▸ **Aim of the exercise**:
Quote the listing below line for line, changing nothing.

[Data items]
------------------------------------------------
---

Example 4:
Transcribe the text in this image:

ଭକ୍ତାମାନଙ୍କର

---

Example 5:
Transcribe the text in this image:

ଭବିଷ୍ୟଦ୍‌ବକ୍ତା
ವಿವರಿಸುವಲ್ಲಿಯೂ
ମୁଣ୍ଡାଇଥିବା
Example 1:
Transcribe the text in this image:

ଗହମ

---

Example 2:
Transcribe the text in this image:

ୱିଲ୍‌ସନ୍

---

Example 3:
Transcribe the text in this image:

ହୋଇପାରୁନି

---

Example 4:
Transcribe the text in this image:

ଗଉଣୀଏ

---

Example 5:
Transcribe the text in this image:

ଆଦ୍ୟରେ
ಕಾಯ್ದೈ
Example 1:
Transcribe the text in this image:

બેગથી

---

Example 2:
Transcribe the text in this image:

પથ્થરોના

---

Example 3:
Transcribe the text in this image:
------------------------------------------------
▸ **Full answer**:
---

Example 4:
Transcribe the text in this image:

ଭକ୍ତାମାନଙ୍କର

---

Example 5:
Transcribe the text in this image:

ଭବିଷ୍ୟଦ୍‌ବକ୍ତା
ವಿವರಿಸುವಲ್ಲಿಯೂ
ମୁଣ୍ଡାଇଥିବା
Example 1:
Transcribe the text in this image:

ଗହମ

---

Example 2:
Transcribe the text in this image:

ୱିଲ୍‌ସନ୍

---

Example 3:
Transcribe the text in this image:

ହୋଇପାରୁନି

---

Example 4:
Transcribe the text in this image:

ଗଉଣୀଏ

---

Example 5:
Transcribe the text in this image:

ଆଦ୍ୟରେ
ಕಾಯ್ದೈ
Example 1:
Transcribe the text in this image:

બેગથી

---

Example 2:
Transcribe the text in this image:

પથ્થરોના

---

Example 3:
Transcribe the text in this image:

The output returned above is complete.